‘School of second chances.’ Kentucky school keeps helping at-risk kids after 50 years.
The 50th year of the David School has been a good one.
The school, founded in a former coal camp in Floyd County, marked 50 years in early 2024 of helping disadvantaged kids who were at risk of not finishing high school.
The school needs donations to operate, and last spring an out-of-state donor provided one of the biggest in recent years, for $250,000.
Ned Pillersdorf, chair of the school’s board, said part of his job is “crisis manager” because of the constant need to raise money, so the money was a welcome shot in the arm for what those involved with the school regard as a mission.
“We’re a school of second chances,” said Pillersdorf, a Prestonsburg attorney.
Pillersdorf said the school used the money to raise teacher salaries and make some investments to improve its finances.
The school saw a number of other changes in its 50th year as well, including the return of a music teacher and the addition of a nurse through an agreement with Mountain Comprehensive Care Center.

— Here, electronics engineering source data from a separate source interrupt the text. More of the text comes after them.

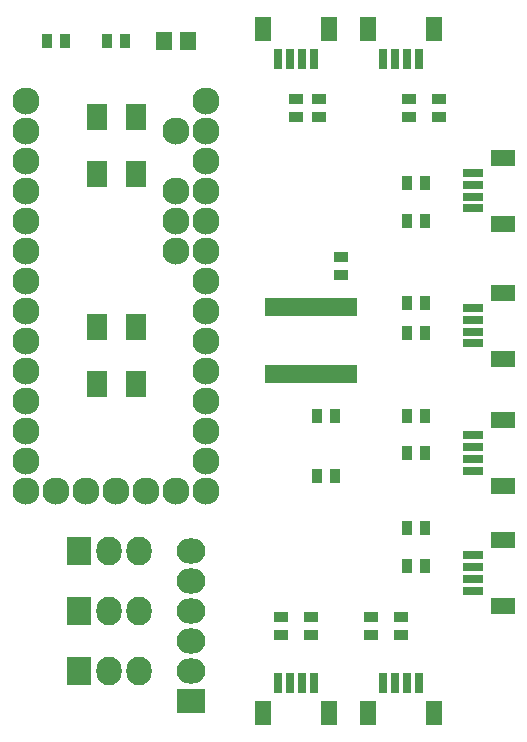
<source format=gbr>
G04 #@! TF.FileFunction,Soldermask,Top*
%FSLAX46Y46*%
G04 Gerber Fmt 4.6, Leading zero omitted, Abs format (unit mm)*
G04 Created by KiCad (PCBNEW 4.0.2-4+6225~38~ubuntu14.04.1-stable) date on. 13. april 2016 kl. 20.39 +0200*
%MOMM*%
G01*
G04 APERTURE LIST*
%ADD10C,0.100000*%
%ADD11C,2.300000*%
%ADD12R,1.400000X1.650000*%
%ADD13R,0.900000X1.300000*%
%ADD14R,2.127200X2.432000*%
%ADD15O,2.127200X2.432000*%
%ADD16R,1.300000X0.900000*%
%ADD17R,1.800000X2.200000*%
%ADD18R,2.432000X2.127200*%
%ADD19O,2.432000X2.127200*%
%ADD20R,0.800000X1.500000*%
%ADD21R,1.747520X0.797560*%
%ADD22R,1.998980X1.397000*%
%ADD23R,0.797560X1.747520*%
%ADD24R,1.397000X1.998980*%
G04 APERTURE END LIST*
D10*
D11*
X101600000Y-96520000D03*
X101600000Y-99060000D03*
X101600000Y-101600000D03*
X101600000Y-104140000D03*
X101600000Y-106680000D03*
X101600000Y-109220000D03*
X101600000Y-111760000D03*
X101600000Y-114300000D03*
X101600000Y-116840000D03*
X101600000Y-119380000D03*
X101600000Y-121920000D03*
X101600000Y-124460000D03*
X101600000Y-127000000D03*
X116840000Y-127000000D03*
X116840000Y-124460000D03*
X116840000Y-121920000D03*
X116840000Y-119380000D03*
X116840000Y-116840000D03*
X116840000Y-114300000D03*
X116840000Y-111760000D03*
X116840000Y-109220000D03*
X116840000Y-106680000D03*
X116840000Y-104140000D03*
X116840000Y-101600000D03*
X116840000Y-99060000D03*
X116840000Y-96520000D03*
X116840000Y-93980000D03*
X101600000Y-93980000D03*
X114300000Y-127000000D03*
X111760000Y-127000000D03*
X109220000Y-127000000D03*
X106680000Y-127000000D03*
X104140000Y-127000000D03*
X114300000Y-96520000D03*
X114300000Y-101600000D03*
X114300000Y-104140000D03*
X114300000Y-106680000D03*
D12*
X113300000Y-88900000D03*
X115300000Y-88900000D03*
D13*
X108470000Y-88900000D03*
X109970000Y-88900000D03*
D14*
X106045000Y-142240000D03*
D15*
X108585000Y-142240000D03*
X111125000Y-142240000D03*
D14*
X106045000Y-137160000D03*
D15*
X108585000Y-137160000D03*
X111125000Y-137160000D03*
D14*
X106045000Y-132080000D03*
D15*
X108585000Y-132080000D03*
X111125000Y-132080000D03*
D13*
X104890000Y-88900000D03*
X103390000Y-88900000D03*
X126250000Y-125730000D03*
X127750000Y-125730000D03*
X126250000Y-120650000D03*
X127750000Y-120650000D03*
D16*
X128270000Y-108700000D03*
X128270000Y-107200000D03*
D13*
X135370000Y-111125000D03*
X133870000Y-111125000D03*
X135370000Y-113665000D03*
X133870000Y-113665000D03*
X135370000Y-100965000D03*
X133870000Y-100965000D03*
X135370000Y-104140000D03*
X133870000Y-104140000D03*
D16*
X133985000Y-93865000D03*
X133985000Y-95365000D03*
X136525000Y-93865000D03*
X136525000Y-95365000D03*
X124460000Y-93865000D03*
X124460000Y-95365000D03*
X126365000Y-93865000D03*
X126365000Y-95365000D03*
X125730000Y-139180000D03*
X125730000Y-137680000D03*
X123190000Y-137680000D03*
X123190000Y-139180000D03*
X133350000Y-139180000D03*
X133350000Y-137680000D03*
X130810000Y-139180000D03*
X130810000Y-137680000D03*
D13*
X135370000Y-130175000D03*
X133870000Y-130175000D03*
X135370000Y-133350000D03*
X133870000Y-133350000D03*
X135370000Y-120650000D03*
X133870000Y-120650000D03*
X135370000Y-123825000D03*
X133870000Y-123825000D03*
D17*
X110870000Y-95390000D03*
X107570000Y-95390000D03*
X107570000Y-100190000D03*
X110870000Y-100190000D03*
X110870000Y-113170000D03*
X107570000Y-113170000D03*
X107570000Y-117970000D03*
X110870000Y-117970000D03*
D18*
X115570000Y-144780000D03*
D19*
X115570000Y-142240000D03*
X115570000Y-139700000D03*
X115570000Y-137160000D03*
X115570000Y-134620000D03*
X115570000Y-132080000D03*
D20*
X129305000Y-111450000D03*
X128655000Y-111450000D03*
X128005000Y-111450000D03*
X127355000Y-111450000D03*
X126705000Y-111450000D03*
X126055000Y-111450000D03*
X125405000Y-111450000D03*
X124755000Y-111450000D03*
X124105000Y-111450000D03*
X123455000Y-111450000D03*
X122805000Y-111450000D03*
X122155000Y-111450000D03*
X122155000Y-117150000D03*
X122805000Y-117150000D03*
X123455000Y-117150000D03*
X124105000Y-117150000D03*
X124755000Y-117150000D03*
X125405000Y-117150000D03*
X126055000Y-117150000D03*
X126705000Y-117150000D03*
X127355000Y-117150000D03*
X128005000Y-117150000D03*
X128655000Y-117150000D03*
X129305000Y-117150000D03*
D21*
X139440920Y-112532160D03*
X139440920Y-113532920D03*
X139440920Y-111531400D03*
D22*
X141970760Y-110230920D03*
X141970760Y-115829080D03*
D21*
X139440920Y-114533680D03*
X139440920Y-101102160D03*
X139440920Y-102102920D03*
X139440920Y-100101400D03*
D22*
X141970760Y-98800920D03*
X141970760Y-104399080D03*
D21*
X139440920Y-103103680D03*
D23*
X132852160Y-90429080D03*
X133852920Y-90429080D03*
X131851400Y-90429080D03*
D24*
X130550920Y-87899240D03*
X136149080Y-87899240D03*
D23*
X134853680Y-90429080D03*
X123962160Y-90429080D03*
X124962920Y-90429080D03*
X122961400Y-90429080D03*
D24*
X121660920Y-87899240D03*
X127259080Y-87899240D03*
D23*
X125963680Y-90429080D03*
X124957840Y-143250920D03*
X123957080Y-143250920D03*
X125958600Y-143250920D03*
D24*
X127259080Y-145780760D03*
X121660920Y-145780760D03*
D23*
X122956320Y-143250920D03*
X133847840Y-143250920D03*
X132847080Y-143250920D03*
X134848600Y-143250920D03*
D24*
X136149080Y-145780760D03*
X130550920Y-145780760D03*
D23*
X131846320Y-143250920D03*
D21*
X139440920Y-133487160D03*
X139440920Y-134487920D03*
X139440920Y-132486400D03*
D22*
X141970760Y-131185920D03*
X141970760Y-136784080D03*
D21*
X139440920Y-135488680D03*
X139440920Y-123327160D03*
X139440920Y-124327920D03*
X139440920Y-122326400D03*
D22*
X141970760Y-121025920D03*
X141970760Y-126624080D03*
D21*
X139440920Y-125328680D03*
M02*

</source>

The school began working to re-establish its boys basketball team; the archery team qualified to compete in the state, national and world championships; and test scores were encouraging last school year.
“There’s a lot of good things happening this year,” said Bryan Lafferty, the principal.
‘Make a difference’
The town of David was founded in 1940 by a coal company to serve its mines. It was named for a company executive and owned by the company.
The town flourished for awhile, but the company, Princess Elkhorn, ultimately lost a market for its relatively high-sulfur coal and closed in 1968, selling the town, according to a local history and residents.
The town dwindled because of the loss of jobs and problems with its water and sewer systems that the landlord didn’t address, according to the history by author Mary A. Pineau.
Eastern Kentucky, like much of Central Appalachia, was relatively poor when Daniel Greene, a college freshman from Brooklyn, visited in the late 1960s.
Greene, like many other idealistic young people at the time, said he felt “called to come back and really make a difference” in the region after college, he told the Herald-Leader in a 1989 interview.
Greene and others started the David School in the former coal-company commissary building with 10 students in early 1974.
The school later built its current building in a secluded hollow nearby, with classrooms, a cafeteria, offices and a half-size basketball court.
‘More like home’
The David School helps high school students who have struggled in larger public schools for various reasons, including bullying or feeling like they didn’t fit in.
The region is poor, with one measure of income, per capita market income, at $21,817 in Floyd County in 2022, compared to a national level of $53,462, according to the Appalachian Regional Commission.
Most of the students at the school are economically poor as well, and some have faced difficult situations at home.
They benefit from a more close-knit atmosphere at the school, teachers said.
Two resident dogs who roam the halls — an Australian Shepherd named Maggie and a shepherd mix named Iris — help with the family feel, and students help with chores such as cleaning.
With 59 students expected next semester, classes are smaller than in many public schools and teachers can spend more time working with students individually, Lafferty said.
“That’s the goal — transform this area one kid at a time,” Lafferty said.
Roy Reynolds, who teaches math, said teachers have the time to reach kids who would likely fall through the cracks at a larger public school.
“Some of these kids here would never get a high-school education if they weren’t here,” Reynolds said.
Brayden Johnson, a 15-year-old freshman, said there were “a lot of bullies and fighting” at the larger public school system he attended earlier, but there’s none of that drama at the David School.
“I love it up here,” he said while helping clean a classroom. “If you want respect, you gotta give respect back.”
Breonna Mullett, an 18-year-old senior on the archery team, said she feels more comfortable at the school than the one she attended before and has “opened up a lot.”
“It just feels more like home,” she said.
‘We’ve got the need’
Lafferty said the school had 23 students when he started working there in 2019, so enrollment has since more than doubled.
There were 16 graduates last May, and there will be 19 seniors in the upcoming semester. That would top the largest graduating class Lafferty has been able to document.
The school gets about $35,000 in federal funding and receives money from a charitable bingo game, but donations remain a key source of keeping the school going, Lafferty said.
So while the $250,000 donation earlier this year was a tremendous help, the school remains in a “constant search” for funding, he said.
“We’ve got the need, we just need the means,” Lafferty said.